The purist model of SDN, the one based on OpenFlow control of white-box switches, could obviously be used to create forwarding rules that linked a cellular user to the Internet on-ramp. Those rules could then be modified based on control-plane signals of a cell change. Similarly, you could write a P4 forwarding-language program to accomplish the same thing. If this were done, then the signaling-level interactions in vEPC could continue to be cloud-hosted while the data plane is passing through a “roamable” service offered by the underlying network.
There are a lot of benefits associated with the ability to split signaling- and data-plane activity, at least optionally. This capability was introduced by the 3GPP in Release 14, June 2017, and is called “CUPS” for Control and User Plane Separation. Implementation of CUPS would make it fairly easy to host the control plane in any cloud, and to then manage the data plane as an independent service that could be out-of-cloud, meaning implemented separately or consumed as a service of the IP network itself.

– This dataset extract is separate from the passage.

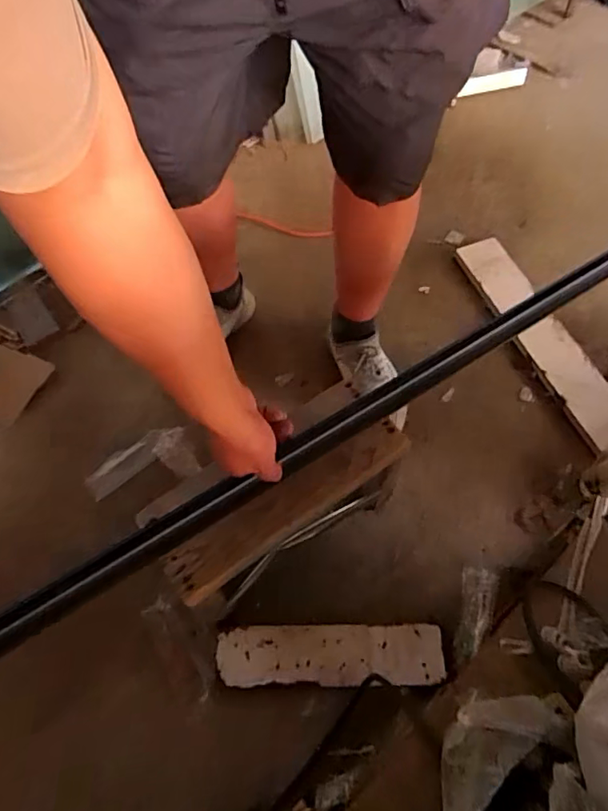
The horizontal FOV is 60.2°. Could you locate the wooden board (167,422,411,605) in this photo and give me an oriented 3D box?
[{"bbox_3d":[-0.018,0.123,0.689,0.350,0.029,0.079,-34,101,-15],"label":"wooden board"}]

5G Core (5GC) would support CUPS, and other stuff like network slicing that might be related to CUPS in terms of service evolution. In my view, the value of this separation might well be a driver for 5GC, but I haven’t been able to dig out the details of how the control plane of EPC elements gained access to the data plane elements. Early evolutionary diagrams suggest a “CUPS-aware” EPC would control specific data plane (“user-plane” in 3GPP terms) elements and that the ultimate approach would be a form of distributed control, which to me should mean some kind of central control to mediate requests from CUPS EPC elements to ensure there’s no resource collision at the data level.
You could implement CUPS in 4G, and Affirmed supports CUPS in its vEPC, though they seem to position it more for (hypothetical) to deliver (possibly useful) latency management. I think it should be considered more a mainstream feature, something that would allow greater participation of public cloud hosting in EPC by separating the stuff that would add to hosting cost the most from the stuff that would be easily hosted.

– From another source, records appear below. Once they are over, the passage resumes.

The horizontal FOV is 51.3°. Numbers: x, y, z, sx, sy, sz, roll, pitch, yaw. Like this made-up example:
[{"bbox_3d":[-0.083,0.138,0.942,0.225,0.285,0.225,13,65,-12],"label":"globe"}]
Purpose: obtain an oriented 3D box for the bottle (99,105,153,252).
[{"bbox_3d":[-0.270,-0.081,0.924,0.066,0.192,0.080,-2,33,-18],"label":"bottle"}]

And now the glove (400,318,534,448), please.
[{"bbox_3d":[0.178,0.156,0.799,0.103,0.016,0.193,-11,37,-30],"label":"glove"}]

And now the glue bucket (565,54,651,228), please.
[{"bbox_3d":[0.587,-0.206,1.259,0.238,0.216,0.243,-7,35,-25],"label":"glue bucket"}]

But this area is an example of where standards could hurt more than help. There is no reason why a generic implementation of a CUPS-compliant data-plane service couldn’t be deployed on anything that can provide what looks like a tunnel connection to the cell sites (or their representative elements), as long as the relationship between that service (presumably represented by a “UP” element) and the CUPS-enabled EPC control plane element was standardized. It’s way too early to say if this kind of logical relationship actually gets mandated, and how far the 3GPP, vendors, and operators would go to make the UP elements and their services represent the full range of network options we have in this virtual age.

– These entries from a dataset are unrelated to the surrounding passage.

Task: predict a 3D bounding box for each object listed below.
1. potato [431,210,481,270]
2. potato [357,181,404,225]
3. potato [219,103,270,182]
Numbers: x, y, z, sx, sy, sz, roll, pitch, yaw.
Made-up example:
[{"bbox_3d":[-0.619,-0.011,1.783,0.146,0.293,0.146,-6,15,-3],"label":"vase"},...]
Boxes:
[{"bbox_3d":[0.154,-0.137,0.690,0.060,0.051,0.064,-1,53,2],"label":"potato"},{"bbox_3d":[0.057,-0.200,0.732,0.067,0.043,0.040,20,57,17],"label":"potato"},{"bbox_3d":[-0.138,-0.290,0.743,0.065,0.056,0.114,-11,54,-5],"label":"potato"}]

This is one reason I think that the talk about NFV and VNFs in EPC or mobile evolution is misplaced. The separation of control and data plane is really an SDN concept. Most NFV work has been on VNFs that sit squarely on both the control and data planes, which is exactly the opposite of what CUPS envisions. In any event, as I’ve noted before, CUPS elements are all multi-tenant by nature, and NFV focuses on tenant-and-service-specific VNFs.